- SUPPLIED MATERIAL
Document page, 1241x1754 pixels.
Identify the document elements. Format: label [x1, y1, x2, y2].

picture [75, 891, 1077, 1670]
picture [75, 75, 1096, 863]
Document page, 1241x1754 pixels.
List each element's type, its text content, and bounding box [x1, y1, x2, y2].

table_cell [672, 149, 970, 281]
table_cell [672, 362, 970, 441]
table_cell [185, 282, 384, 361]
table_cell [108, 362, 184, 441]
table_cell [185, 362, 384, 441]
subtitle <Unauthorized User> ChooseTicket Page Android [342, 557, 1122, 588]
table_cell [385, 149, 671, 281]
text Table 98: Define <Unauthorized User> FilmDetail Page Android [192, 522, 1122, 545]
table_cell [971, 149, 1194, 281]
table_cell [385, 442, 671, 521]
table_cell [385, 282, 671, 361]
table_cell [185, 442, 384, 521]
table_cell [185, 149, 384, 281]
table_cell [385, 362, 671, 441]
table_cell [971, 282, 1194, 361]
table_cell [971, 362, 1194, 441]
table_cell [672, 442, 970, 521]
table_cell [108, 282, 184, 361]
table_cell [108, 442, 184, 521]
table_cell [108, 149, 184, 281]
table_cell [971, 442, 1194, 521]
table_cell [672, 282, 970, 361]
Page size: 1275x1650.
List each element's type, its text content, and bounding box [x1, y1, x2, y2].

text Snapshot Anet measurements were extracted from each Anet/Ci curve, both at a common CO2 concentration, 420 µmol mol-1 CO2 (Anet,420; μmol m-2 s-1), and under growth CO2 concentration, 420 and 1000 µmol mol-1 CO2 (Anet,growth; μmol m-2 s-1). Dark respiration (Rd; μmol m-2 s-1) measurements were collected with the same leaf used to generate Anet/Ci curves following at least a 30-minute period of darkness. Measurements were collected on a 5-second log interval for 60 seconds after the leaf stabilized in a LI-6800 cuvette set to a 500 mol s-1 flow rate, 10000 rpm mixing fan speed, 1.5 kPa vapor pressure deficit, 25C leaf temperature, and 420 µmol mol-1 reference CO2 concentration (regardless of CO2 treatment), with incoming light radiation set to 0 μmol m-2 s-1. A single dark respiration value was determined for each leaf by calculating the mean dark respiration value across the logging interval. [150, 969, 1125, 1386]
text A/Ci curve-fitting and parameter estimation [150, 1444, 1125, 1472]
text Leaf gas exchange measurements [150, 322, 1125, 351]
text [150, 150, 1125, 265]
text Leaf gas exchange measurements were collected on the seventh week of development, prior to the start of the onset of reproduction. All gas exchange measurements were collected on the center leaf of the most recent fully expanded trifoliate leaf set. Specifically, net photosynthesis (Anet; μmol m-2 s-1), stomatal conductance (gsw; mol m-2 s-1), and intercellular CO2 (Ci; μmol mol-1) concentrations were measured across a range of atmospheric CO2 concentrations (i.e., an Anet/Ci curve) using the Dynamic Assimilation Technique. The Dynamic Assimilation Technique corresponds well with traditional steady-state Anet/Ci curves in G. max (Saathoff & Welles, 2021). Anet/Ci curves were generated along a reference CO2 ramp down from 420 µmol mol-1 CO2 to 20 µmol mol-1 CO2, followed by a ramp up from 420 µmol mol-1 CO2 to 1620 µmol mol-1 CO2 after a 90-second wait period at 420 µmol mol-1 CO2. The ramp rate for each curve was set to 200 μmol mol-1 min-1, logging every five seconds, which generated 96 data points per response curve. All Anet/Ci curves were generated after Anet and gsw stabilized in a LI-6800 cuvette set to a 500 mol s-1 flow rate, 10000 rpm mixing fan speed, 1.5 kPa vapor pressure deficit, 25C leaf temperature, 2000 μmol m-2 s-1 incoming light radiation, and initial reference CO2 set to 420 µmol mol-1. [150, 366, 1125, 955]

- WHAT IS REQUIRED
When you reach the line holding "table_cell [385, 149, 671, 281]" in the records above, begin reproducing exactly, stop after the line holding "Page size: 1275x1650.", and output nothing else.

- RESULT
table_cell [385, 149, 671, 281]
text Table 98: Define <Unauthorized User> FilmDetail Page Android [192, 522, 1122, 545]
table_cell [971, 149, 1194, 281]
table_cell [385, 442, 671, 521]
table_cell [385, 282, 671, 361]
table_cell [185, 442, 384, 521]
table_cell [185, 149, 384, 281]
table_cell [385, 362, 671, 441]
table_cell [971, 282, 1194, 361]
table_cell [971, 362, 1194, 441]
table_cell [672, 442, 970, 521]
table_cell [108, 282, 184, 361]
table_cell [108, 442, 184, 521]
table_cell [108, 149, 184, 281]
table_cell [971, 442, 1194, 521]
table_cell [672, 282, 970, 361]
Page size: 1275x1650.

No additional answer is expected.